(Better to post the whole article here...It asks for membership when you click the link...)
"Liars! Liars!" someone screamed at a news conference infiltrated by Islamic scholars and others from the hard-core faithful who shouted and lunged at the panelists to a degree that no journalist could ask a question. "You are all Zionists! You are all infidels!"
The long-simmering internal debate over political violence in Islamic cultures is swelling, with seminars like that one and a raft of newspaper columns breaking previous taboos by suggesting that the problem lies in the way Islam is being interpreted. On Saturday in Morocco, a major conference, attended by Secretary of State Colin L. Powell, will focus on increasing democracy and liberal principles in the Muslim world.
On one side of the discussion sit mostly secular intellectuals horrified by the gore joined by those ordinary Muslims dismayed by the ever more bloody image of Islam around the world. They are determined to find a way to wrestle the faith back from extremists. Basically the liberals seek to dilute what they criticize as the clerical monopoly on disseminating interpretations of the sacred texts.
Arrayed against them are powerful religious institutions like Al Azhar University, prominent clerics and a whole different class of scholars who argue that Islam is under assault by the West. Fighting back with any means possible is the sole defense available to a weaker victim, they say.
The debate, which can be heard in the Middle East, North Africa and South Asia, is driven primarily by carnage in Iraq.

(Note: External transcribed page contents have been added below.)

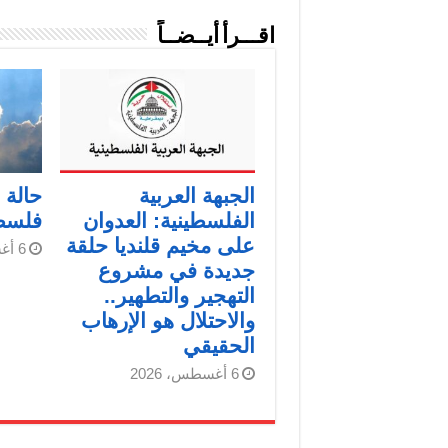
اقـــرأ أيــضــاً
الجبهة العربية
حالة
الفلسطينية: العدوان
فلسط
على مخيم قلنديا حلقة
6 أغسطس، 2026
جديدة في مشروع
التهجير والتطهير..
والاحتلال هو الإرهاب
الحقيقي
6 أغسطس، 2026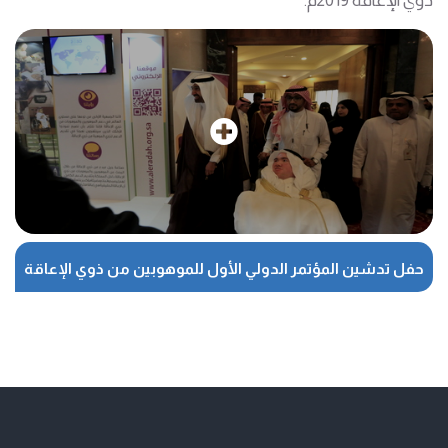
ذوي الإعاقة 2019م.
حفل تدشين المؤتمر الدولي الأول للموهوبين من ذوي الإعاقة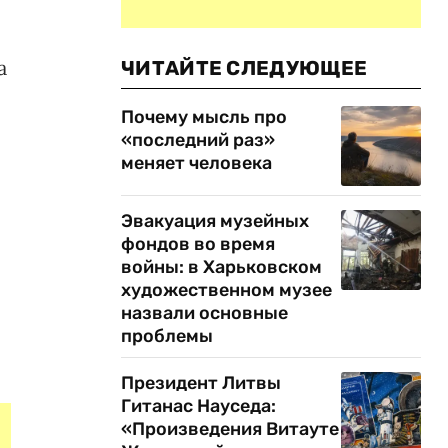
а
ЧИТАЙТЕ СЛЕДУЮЩЕЕ
Почему мысль про
«последний раз»
меняет человека
Эвакуация музейных
фондов во время
войны: в Харьковском
художественном музее
назвали основные
проблемы
Президент Литвы
Гитанас Науседа:
«Произведения Витауте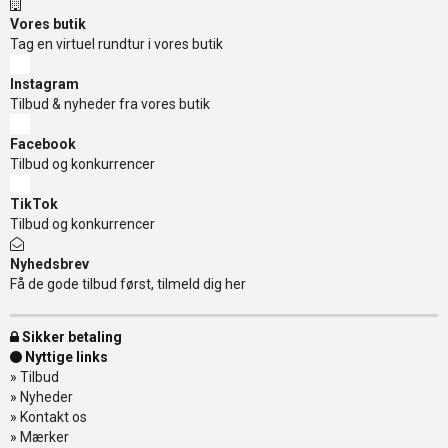
Vores butik
Tag en virtuel rundtur i vores butik
Instagram
Tilbud & nyheder fra vores butik
Facebook
Tilbud og konkurrencer
TikTok
Tilbud og konkurrencer
Nyhedsbrev
Få de gode tilbud først, tilmeld dig her
Sikker betaling
Nyttige links
»
Tilbud
»
Nyheder
»
Kontakt os
»
Mærker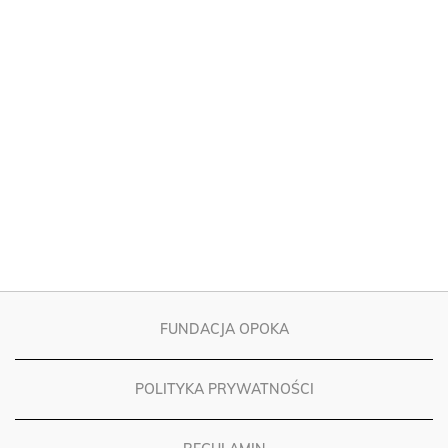
FUNDACJA OPOKA
POLITYKA PRYWATNOŚCI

The hellish stream of images of American soldiers attacking mosques and other targets are juxtaposed with those of Abu Musab al-Zarqawi beheading civilian victims on his home videos as a Koranic verse including the line "Smite at their necks" scrolls underneath.
When the mayhem in Iraq slows, events like the slaying in September of more than 300 people at a Russian school - half of them children - or some other attack in the Netherlands, Egypt, Turkey, Indonesia or Spain labeled jihad by its perpetrators serves to fuel discussions on satellite television, in newspapers and around the dinner tables of ordinary Muslims.
"Resistance was never like this - to kidnap someone and decapitate him in front of everyone," said Ibrahim Said, delivering pastry in the Cairo neighborhood of Nasser City recently.
"This is haram," he went on, using the Arabic word for something forbidden or shameful, and then quotes the Koran on his own. " 'Verily never will Allah change the condition of a people until they change it themselves.' That means nothing will change unless we change ourselves first."
Abdul Rahman al-Rashed, director of the Dubai-based satellite network Al Arabiya and a well-known Saudi journalist, created a ruckus this fall with a newspaper column saying Muslims must confront the fact that most terrorist acts are perpetrated by Muslims.
"The danger specifically comes from the ideas and the preaching of violence in the name of religion," he said, adding, "I am more convinced there is a problem with the culture, the modern culture of radicalism, which people have to admit. Without recognizing that as fact number one, that statistically speaking most terrorists are Muslims, we won't be able to solve it."
Mr. Rashed senses there is a movement in the Arab world, if perhaps not yet a consensus, that understands that Muslims have to start reining in their own rather than constantly complaining about injustice and unfairness. The violence has not only reduced sympathy for just causes like ending the Israeli occupation, he says, but set off resentment against Muslims wherever they live.